Start of Source data

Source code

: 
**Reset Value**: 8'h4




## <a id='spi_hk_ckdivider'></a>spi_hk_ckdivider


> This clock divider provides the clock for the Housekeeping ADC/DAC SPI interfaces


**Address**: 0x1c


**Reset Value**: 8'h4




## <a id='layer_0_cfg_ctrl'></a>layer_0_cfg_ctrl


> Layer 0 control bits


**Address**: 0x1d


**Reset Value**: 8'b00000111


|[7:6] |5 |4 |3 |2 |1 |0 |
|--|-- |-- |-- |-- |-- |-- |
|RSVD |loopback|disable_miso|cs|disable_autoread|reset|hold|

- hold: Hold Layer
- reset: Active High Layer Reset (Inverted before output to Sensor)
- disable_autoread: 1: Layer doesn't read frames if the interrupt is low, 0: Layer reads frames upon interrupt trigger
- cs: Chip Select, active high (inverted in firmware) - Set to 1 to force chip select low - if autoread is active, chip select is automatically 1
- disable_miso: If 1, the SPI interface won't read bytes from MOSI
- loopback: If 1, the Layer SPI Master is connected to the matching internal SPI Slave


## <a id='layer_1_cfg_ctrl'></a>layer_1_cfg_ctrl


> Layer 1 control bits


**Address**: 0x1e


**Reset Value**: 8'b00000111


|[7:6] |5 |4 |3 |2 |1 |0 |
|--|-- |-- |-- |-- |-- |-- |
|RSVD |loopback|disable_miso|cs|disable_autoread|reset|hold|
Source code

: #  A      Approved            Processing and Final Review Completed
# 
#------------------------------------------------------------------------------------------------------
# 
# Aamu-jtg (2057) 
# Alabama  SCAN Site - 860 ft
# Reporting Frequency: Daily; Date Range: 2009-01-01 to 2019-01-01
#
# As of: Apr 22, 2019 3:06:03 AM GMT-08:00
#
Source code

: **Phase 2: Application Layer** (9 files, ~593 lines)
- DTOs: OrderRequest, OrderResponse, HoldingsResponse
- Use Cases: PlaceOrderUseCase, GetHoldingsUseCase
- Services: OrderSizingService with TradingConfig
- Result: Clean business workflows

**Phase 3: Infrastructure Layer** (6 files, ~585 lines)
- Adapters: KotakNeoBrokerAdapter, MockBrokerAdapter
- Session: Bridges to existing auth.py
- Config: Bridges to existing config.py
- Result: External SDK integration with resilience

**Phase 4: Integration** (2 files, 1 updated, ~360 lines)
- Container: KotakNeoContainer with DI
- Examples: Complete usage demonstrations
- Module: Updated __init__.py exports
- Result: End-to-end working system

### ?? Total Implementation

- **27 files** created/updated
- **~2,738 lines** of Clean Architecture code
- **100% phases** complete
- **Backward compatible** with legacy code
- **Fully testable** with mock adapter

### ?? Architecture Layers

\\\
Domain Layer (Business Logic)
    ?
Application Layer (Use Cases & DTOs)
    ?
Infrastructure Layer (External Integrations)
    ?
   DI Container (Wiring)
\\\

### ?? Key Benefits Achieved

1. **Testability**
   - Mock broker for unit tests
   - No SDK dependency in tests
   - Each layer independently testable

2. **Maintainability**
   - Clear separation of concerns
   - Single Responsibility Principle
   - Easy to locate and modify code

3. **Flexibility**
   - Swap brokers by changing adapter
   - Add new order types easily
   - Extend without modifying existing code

End of Source data

- _Required action_: List each line of the entries that holds the string "existing".

- _Solution to the problem_:
- Session: Bridges to existing auth.py
- Config: Bridges to existing config.py
   - Extend without modifying existing code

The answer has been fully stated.